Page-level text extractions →
◇ ◇ ◇ ◇
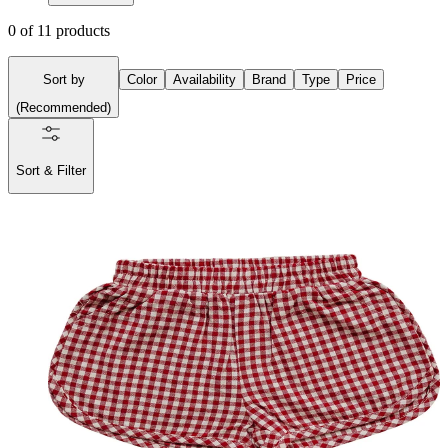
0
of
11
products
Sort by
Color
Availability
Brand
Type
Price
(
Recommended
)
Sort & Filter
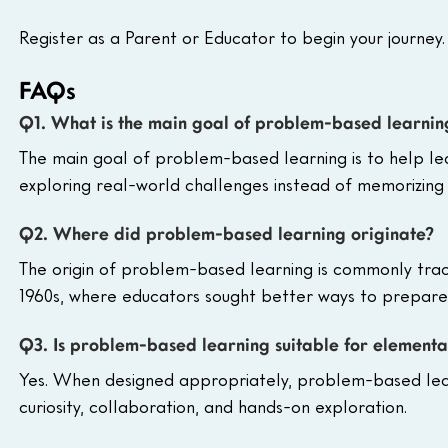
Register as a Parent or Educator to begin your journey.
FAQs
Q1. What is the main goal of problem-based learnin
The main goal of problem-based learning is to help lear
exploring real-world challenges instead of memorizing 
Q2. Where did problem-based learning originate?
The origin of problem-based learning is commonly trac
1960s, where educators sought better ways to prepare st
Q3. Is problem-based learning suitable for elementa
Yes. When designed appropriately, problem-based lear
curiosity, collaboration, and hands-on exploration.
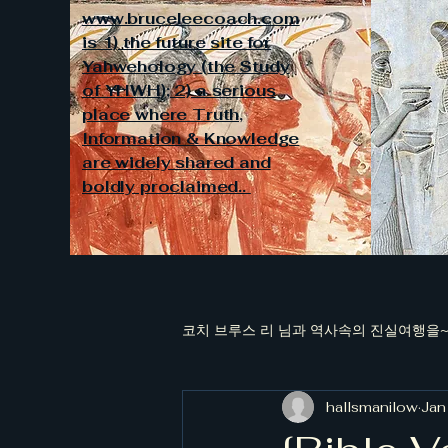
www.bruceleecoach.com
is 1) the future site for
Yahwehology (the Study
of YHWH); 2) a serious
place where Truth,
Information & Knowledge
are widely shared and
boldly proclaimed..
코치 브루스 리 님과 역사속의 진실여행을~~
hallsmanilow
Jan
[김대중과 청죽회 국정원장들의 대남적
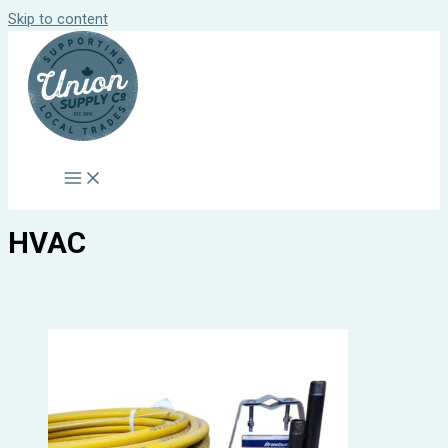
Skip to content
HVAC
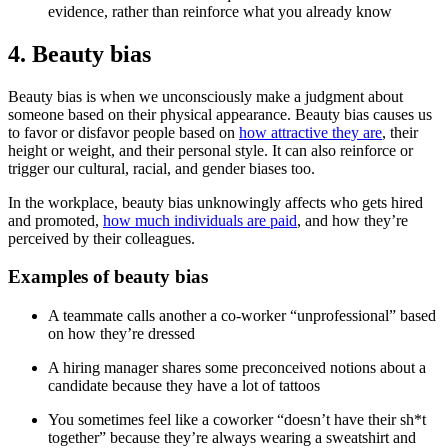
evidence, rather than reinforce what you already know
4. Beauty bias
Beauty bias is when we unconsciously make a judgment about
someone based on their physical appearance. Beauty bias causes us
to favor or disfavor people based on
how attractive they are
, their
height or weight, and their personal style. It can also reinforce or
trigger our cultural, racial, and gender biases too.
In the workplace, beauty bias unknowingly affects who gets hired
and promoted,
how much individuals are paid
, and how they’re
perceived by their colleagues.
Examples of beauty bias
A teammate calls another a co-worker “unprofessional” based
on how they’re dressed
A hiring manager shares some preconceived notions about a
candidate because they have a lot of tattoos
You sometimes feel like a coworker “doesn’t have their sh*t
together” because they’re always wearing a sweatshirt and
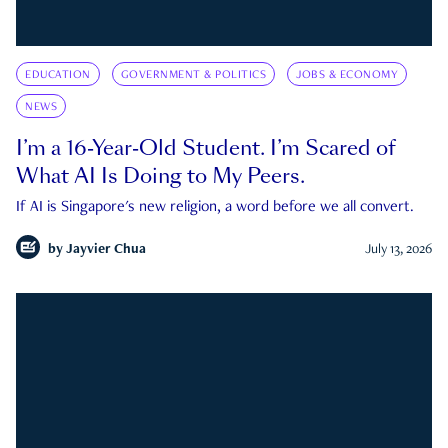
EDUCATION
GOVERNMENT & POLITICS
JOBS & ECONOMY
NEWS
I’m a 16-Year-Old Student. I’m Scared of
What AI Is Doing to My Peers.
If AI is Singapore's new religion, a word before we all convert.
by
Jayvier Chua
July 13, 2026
◇ ◇ ◇ ◇
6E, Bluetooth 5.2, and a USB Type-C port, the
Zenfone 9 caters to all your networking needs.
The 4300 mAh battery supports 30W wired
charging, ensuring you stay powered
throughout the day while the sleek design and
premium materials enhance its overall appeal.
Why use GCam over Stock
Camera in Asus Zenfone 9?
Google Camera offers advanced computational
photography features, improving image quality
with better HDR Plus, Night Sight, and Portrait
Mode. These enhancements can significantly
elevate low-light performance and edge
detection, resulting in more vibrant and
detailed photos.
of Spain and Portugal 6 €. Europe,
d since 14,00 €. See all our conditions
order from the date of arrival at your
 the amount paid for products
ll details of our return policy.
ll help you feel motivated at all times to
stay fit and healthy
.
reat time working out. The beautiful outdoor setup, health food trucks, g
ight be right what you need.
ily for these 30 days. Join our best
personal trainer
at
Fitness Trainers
◇ ◇ ◇ ◇
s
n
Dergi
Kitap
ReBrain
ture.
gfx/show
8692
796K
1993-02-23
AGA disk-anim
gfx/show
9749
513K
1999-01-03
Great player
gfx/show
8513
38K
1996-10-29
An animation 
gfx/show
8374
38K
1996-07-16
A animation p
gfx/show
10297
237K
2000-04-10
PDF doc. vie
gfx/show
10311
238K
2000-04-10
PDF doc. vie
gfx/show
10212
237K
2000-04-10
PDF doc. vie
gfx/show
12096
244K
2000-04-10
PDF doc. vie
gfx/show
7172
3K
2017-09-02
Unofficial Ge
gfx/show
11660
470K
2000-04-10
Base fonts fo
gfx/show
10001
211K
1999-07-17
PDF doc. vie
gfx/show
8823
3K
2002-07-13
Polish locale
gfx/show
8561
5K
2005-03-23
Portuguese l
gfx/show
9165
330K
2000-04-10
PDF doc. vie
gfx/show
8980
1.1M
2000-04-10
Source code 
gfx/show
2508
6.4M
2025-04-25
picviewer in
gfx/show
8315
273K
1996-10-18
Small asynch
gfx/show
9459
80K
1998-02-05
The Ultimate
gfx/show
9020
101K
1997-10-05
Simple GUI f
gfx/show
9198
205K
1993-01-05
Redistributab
◇ ◇ ◇ ◇
WHAT YOU ARE ASKED TO DO →
Where a line above contains the string "because", copy that line.

SOLUTION TO THE EXERCISE →
candidate because they have a lot of tattoos
together” because they’re always wearing a sweatshirt and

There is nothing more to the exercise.